■ Source passage ■

Segment Open

# Snapped off brake bleed nipple



## Mark_325i (May 1, 2003)

Title says it all. Was bleeding brakes and put a bit too much pressure on one of the nipples and snapped it off almost flush with the caliper. Is there an easy way to remove it or is the caliper toast? Thanks.


----------



## drivinfaster (Nov 24, 2007)

depends if this was loosening or tightening. if loosening, then i suggest a new caliper. it's much easier. if tightening, then you may be able to sneak it out with an extractor. i suggest one like this design. 


df


----------



## agn7786 (Jun 4, 2014)

Hi Guys,

I'm new here, so hello to everyone.

I got the exact same problem, but with 3 bleed nipples! I wanted to bleed my brakes and one by one they just kept snapping off. After 3 snapped off I didn't even bother with the 4th one. I was using as little force as possible and was trying to turn them gently but they just snapped right off. My callipers are really rusty and old, probably haven't been changed ever since the car was new (2002). 

I'm really not in a position to be replacing all brake callipers and would prefer to leave them as is. 

My main question here is, since they snapped right off without even turning a bit and are sealed in place by rust, there is no brake fluid leaking or anything, the brakes are working fine, would it be dangerous if I left them broken off, but sitting tight, at least for a few months? Or can this cause brake failure in any way?

Segment Closed

■ Data extract ■
Segment Open

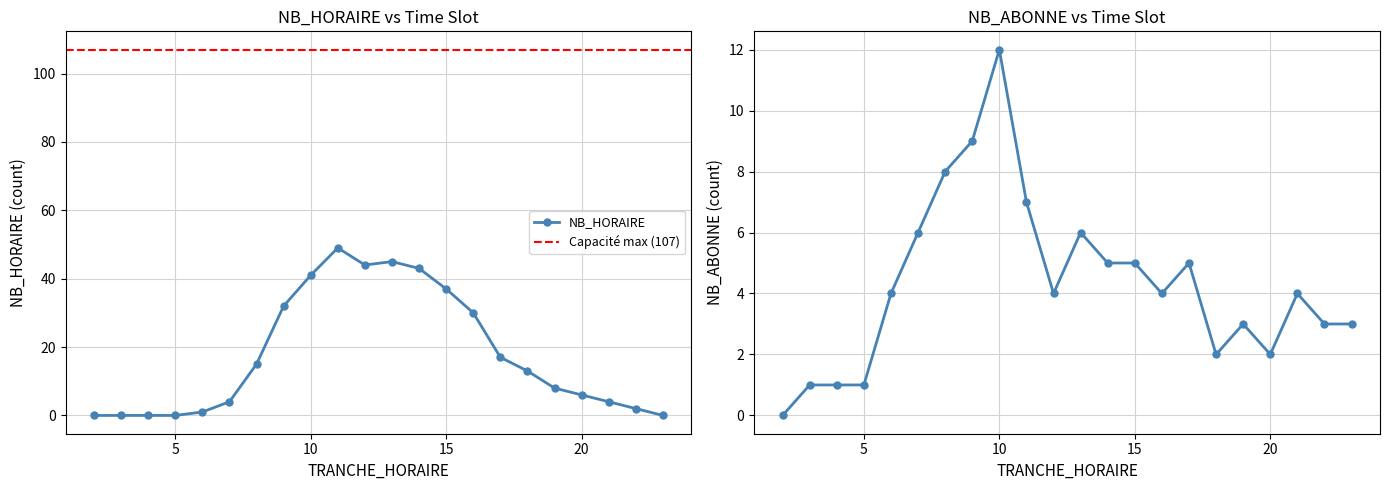

Where is the first local minimum for NB_HORAIRE?

12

Segment Closed

■ Required work ■
Please extend the forum thread about the snapped-off brake bleed nipple, starting right after its final sentence.

■ Output below ■
----------



## VDO (May 10, 2014)

Snap On have reverse drill bits. Perfect for getting out smaller problems like a bleed nipple. Just don't go too big or you'll mangle the thread.


----------



## Kist2001 (Dec 22, 2014)

I know this is old but I believe a brake shop can weld a nut to the broken part and remove the stuck bolt.


----------



## ol' grouch (Dec 27, 2014)

Kist2001 said:


> I know this is old but I believe a brake shop can weld a nut to the broken part and remove the stuck bolt.


Just replacing is the way to go. I've done brakes for nearly 50 years. If the bleeder breaks off, you have interior rust and the cylinder or caliper is probably junk. Usually to the point of not being rebuildable. A bit more money but less aggravation as you won't be buying a rebuild kit you may not be able to use anyway.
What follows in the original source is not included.